§ **Task instructions**:
1. In the passage on school athletic fields, rewrite everything from "This month Yokota" down to "football, Hobbs said.", putting "synthetic" in place of "artificial".
2. What does the passage on school athletic fields say to these?
(a) How much did the new field at Yokota High School cost?
(b) Which two schools on Okinawa plan to install artificial fields?
(c) What could Hobbs not see during a football game on the old Seoul field?

This month Yokota High School in Tokyo joined a growing list of Department of Defense Dependents Schools in Japan and South Korea that have opened artificial athletic fields in recent years.

The $1.2 million field, which hosted its first game last week, joins artificial surfaces at Nile C. Kinnick High School, southwest of Tokyo and Seoul American High School, Osan American High School and Daegu High School in South Korea. Kubasaki High School and Kadena High School on Okinawa also plan to install artificial fields, although budget cutbacks could hold up the projects, Department of Defense Education Activity Pacific Athletics Coordinator Don Hobbs said.

Seoul American's field at Yongsan Garrision in South Korea, which was installed a few years ago, vastly improved conditions for players and crowds viewing sports such as football, Hobbs said.

The old Yongsan pitch was, at times, nearly devoid of grass and, like many sports fields on U.S. bases in Korea, featured a sort of sandy mud that hardened in the sun to form and sandpaper-like surface capable of tearing gaping holes in players’ knees.

“It was even difficult to watch a game at Seoul a few years back,” said Hobbs, who recalls being unable to see yard markers during a football game he watched on the old field.

“I went to the championship game after they put in the all-weather surface in Seoul and it was like night and day,” he said. “It was green and there were yard lines.”

§ **Data segment**:
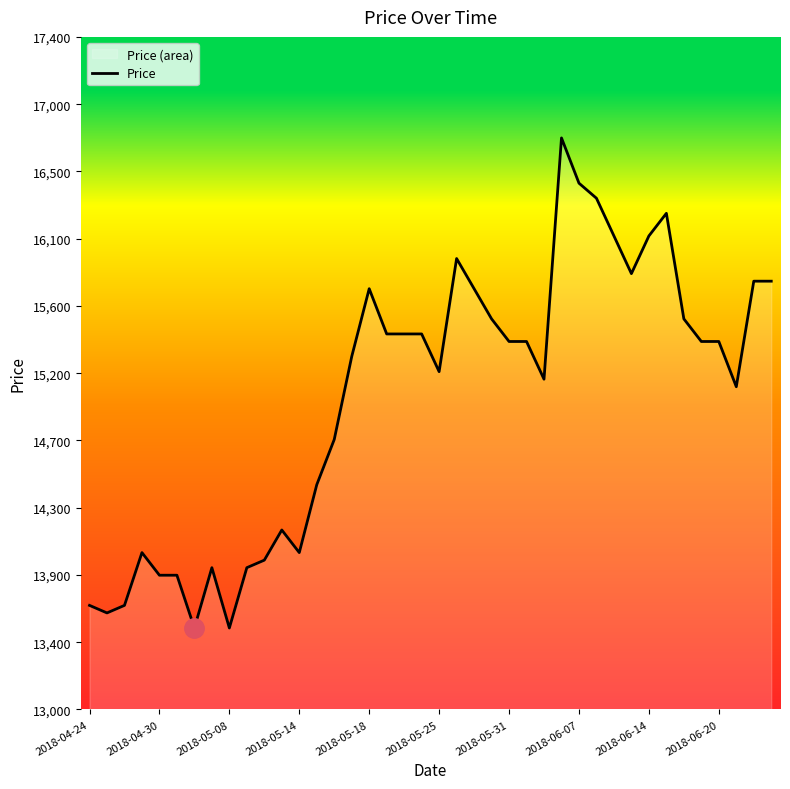

What is the sum of all values?

601400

§ **Responses by task**:
1.
This month Yokota High School in Tokyo joined a growing list of Department of Defense Dependents Schools in Japan and South Korea that have opened synthetic athletic fields in recent years.

The $1.2 million field, which hosted its first game last week, joins synthetic surfaces at Nile C. Kinnick High School, southwest of Tokyo and Seoul American High School, Osan American High School and Daegu High School in South Korea. Kubasaki High School and Kadena High School on Okinawa also plan to install synthetic fields, although budget cutbacks could hold up the projects, Department of Defense Education Activity Pacific Athletics Coordinator Don Hobbs said.

Seoul American's field at Yongsan Garrision in South Korea, which was installed a few years ago, vastly improved conditions for players and crowds viewing sports such as football, Hobbs said.

2.
(a) $1.2 million
(b) Kubasaki High School and Kadena High School
(c) The yard markers